The presidential election has spawned an awakening of activists. Around the country they’re mobilizing around issues ranging from immigration, to education, to health care.
In Maine, Planned Parenthood in particular is seeing a sustained spike in volunteers. One of the reasons for that is the Republican replacement plan for the Affordable Care Act, which would de-fund the health care provider.
At a rally against the GOP proposal in Portland this week, Kate Cordaro worked her way through the crowd, armed with a clipboard and pen. Her mission: to get people to go on the record as supporters of Planned Parenthood and to sign up to volunteer, just like Cordaro did five months ago.
“It’s amazing how quickly you can see what an impact you’re having, and how powerful that reach and touches", said Cordaro. “It’s been pretty amazing.”
Cordaro says she felt it the very first time she worked a phone bank on behalf of Planned Parenthood to garner support.
“I reached an older woman in northern Maine,” said Cordaro, “And she was so kind and sweet, and immediately said, ‘Of course, I totally support Planned Parenthood. What are you talking about today? What can I do to help?’
Cordaro was able to patch the woman through to Senator Susan Collins’ office to carry the message one step further.
Says Cordaro, “It was just so immediately exciting.”
That kind of excitement is still going strong says Planned Parenthood of Northern New England spokeswoman, Nicole Clegg. Every month, Planned Parenthood in Portland holds an ‘Hour of Power’ to train people how to support the organization and other causes. Before the election, Clegg says, about a dozen people would show up for these trainings. But over the past five months the numbers have surged.

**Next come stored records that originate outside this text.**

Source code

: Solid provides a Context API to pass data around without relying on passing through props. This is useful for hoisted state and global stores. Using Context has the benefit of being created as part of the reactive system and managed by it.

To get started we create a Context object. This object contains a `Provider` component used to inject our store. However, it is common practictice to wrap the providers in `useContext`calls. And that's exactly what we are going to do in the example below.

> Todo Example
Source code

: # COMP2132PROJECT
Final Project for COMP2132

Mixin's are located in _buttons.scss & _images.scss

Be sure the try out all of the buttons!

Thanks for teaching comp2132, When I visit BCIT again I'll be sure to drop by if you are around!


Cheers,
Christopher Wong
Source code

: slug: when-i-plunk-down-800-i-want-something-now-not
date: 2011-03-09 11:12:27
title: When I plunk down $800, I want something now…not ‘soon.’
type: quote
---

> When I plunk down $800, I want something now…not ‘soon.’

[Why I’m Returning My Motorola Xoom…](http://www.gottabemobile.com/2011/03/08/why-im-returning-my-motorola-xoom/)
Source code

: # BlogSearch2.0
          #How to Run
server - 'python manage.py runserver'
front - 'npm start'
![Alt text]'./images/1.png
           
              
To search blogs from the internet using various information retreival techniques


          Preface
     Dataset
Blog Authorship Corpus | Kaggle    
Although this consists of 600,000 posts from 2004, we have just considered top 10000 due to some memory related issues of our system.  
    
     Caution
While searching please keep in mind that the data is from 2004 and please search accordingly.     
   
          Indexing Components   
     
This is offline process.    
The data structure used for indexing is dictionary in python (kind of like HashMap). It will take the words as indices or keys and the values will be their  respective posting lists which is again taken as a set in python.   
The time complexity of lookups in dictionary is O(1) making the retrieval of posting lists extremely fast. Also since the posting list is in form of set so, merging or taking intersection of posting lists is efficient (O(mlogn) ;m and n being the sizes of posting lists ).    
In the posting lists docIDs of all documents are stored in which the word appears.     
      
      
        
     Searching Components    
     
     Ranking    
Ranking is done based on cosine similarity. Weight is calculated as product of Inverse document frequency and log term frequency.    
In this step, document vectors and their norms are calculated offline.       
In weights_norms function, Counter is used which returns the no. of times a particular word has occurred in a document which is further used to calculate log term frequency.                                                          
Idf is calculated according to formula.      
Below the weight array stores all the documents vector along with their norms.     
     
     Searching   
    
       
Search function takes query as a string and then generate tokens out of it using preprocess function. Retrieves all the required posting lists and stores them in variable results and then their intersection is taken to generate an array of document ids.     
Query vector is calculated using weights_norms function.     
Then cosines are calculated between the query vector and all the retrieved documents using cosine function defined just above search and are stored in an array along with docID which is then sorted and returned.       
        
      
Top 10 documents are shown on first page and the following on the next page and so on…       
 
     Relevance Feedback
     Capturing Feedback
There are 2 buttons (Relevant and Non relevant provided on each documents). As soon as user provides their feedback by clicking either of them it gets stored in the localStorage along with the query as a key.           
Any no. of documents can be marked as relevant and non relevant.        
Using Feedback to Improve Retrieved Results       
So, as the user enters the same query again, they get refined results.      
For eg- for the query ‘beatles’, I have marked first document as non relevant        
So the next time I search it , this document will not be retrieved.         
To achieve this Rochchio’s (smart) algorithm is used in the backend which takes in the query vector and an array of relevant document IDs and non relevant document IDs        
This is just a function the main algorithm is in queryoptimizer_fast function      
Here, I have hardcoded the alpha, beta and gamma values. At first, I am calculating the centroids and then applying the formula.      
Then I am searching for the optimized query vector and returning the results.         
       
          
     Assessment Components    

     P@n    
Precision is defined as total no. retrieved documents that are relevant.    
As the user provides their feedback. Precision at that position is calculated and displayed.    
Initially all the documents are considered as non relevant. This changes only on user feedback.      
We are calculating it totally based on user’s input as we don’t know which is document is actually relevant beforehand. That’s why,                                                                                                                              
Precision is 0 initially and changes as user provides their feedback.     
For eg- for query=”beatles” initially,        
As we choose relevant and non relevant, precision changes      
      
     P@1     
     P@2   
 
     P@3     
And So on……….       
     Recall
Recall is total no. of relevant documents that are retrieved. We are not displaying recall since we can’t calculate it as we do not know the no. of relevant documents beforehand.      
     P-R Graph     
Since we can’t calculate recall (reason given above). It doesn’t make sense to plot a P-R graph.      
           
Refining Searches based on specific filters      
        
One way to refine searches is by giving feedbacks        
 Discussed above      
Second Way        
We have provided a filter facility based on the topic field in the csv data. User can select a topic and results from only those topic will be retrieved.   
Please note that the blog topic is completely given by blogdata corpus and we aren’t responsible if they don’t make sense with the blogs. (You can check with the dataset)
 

“Usually we have close to 100 people attend each time,” said Clegg. “A couple of months we’ve had to do two, just to accommodate the interest.”
At their most recent training session held this week, about 75 people packed the room, including Elizabeth Fowler, a teacher from South Portland.

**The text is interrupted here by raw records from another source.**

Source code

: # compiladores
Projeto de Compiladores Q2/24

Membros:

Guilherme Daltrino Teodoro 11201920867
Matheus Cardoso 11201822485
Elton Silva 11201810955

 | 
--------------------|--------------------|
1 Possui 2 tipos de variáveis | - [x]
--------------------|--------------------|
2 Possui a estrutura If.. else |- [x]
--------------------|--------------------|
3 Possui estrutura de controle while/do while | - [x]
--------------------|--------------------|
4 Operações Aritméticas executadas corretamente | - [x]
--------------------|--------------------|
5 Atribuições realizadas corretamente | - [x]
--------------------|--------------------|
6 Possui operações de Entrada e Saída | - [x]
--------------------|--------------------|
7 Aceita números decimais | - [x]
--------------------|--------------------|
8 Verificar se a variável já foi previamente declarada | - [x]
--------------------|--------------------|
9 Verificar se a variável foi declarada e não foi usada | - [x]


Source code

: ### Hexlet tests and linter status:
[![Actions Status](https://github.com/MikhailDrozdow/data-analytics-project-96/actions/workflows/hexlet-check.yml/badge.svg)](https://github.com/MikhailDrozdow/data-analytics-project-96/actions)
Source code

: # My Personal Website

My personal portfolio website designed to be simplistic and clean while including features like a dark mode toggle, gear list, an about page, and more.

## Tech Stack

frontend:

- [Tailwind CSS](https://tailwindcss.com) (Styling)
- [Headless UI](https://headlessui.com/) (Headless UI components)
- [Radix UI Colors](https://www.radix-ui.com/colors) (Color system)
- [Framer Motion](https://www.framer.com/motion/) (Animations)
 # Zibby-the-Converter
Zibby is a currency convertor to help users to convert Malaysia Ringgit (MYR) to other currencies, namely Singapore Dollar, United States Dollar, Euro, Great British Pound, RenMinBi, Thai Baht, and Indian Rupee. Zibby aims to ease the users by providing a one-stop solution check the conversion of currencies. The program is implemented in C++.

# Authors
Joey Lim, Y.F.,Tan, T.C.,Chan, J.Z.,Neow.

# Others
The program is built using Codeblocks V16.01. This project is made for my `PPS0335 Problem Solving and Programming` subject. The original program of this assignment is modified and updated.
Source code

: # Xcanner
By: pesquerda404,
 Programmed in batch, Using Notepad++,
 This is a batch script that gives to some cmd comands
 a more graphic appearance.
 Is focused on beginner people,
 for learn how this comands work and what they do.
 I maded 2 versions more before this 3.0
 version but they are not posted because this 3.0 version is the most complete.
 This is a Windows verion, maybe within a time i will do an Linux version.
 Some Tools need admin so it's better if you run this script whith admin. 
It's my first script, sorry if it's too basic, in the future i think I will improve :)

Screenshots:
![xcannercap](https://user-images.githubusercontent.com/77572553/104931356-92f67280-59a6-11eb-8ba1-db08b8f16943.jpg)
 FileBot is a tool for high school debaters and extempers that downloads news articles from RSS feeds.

“I think the climate right now makes me feel like it’s important to get out and do more in the interest of guaranteeing choice for my daughter and her generation and the generations that follow,” Fowler said.
Some participants, like Alex Collins of Portland, say they recognize they can no longer be complacent.
“You gotta take action if you ever want things to change,” said Collins. “If you look at the protests that are happening across the nation, they’re actually having an effect on people. So it doesn’t help just to complain about things.”“
Seizing on that eagerness for action, Planned Parenthood infuses it into the training. After giving tips for best practices to get in touch with lawmakers, a sample script is projected on a wall along with the phone number of Senator Susan Collins. And then everyone starts dialing.
There is some concern that all of this energy could easily wane. Cathy Walter of Gorham attended the Portland rally before heading to the Hour of Power training.
“Already, a lot of my friends that I went to the march [with] in Washington, I couldn’t get them to come here tonight,” Walter said. “And I’m disappointed. So I want to know how I can speak better, and motivate people to do something.”
Planned Parenthood’s Nicole Clegg is aware of the need to harness sustained support, and told as much to the crowd at the rally.
“You need to understand this is a marathon. It is not a sprint,” said Clegg. “Our resistance – really, our persistence – has to last.”
Clegg says the trainings, though just an hour - are designed to give people skills that will last for the long-term.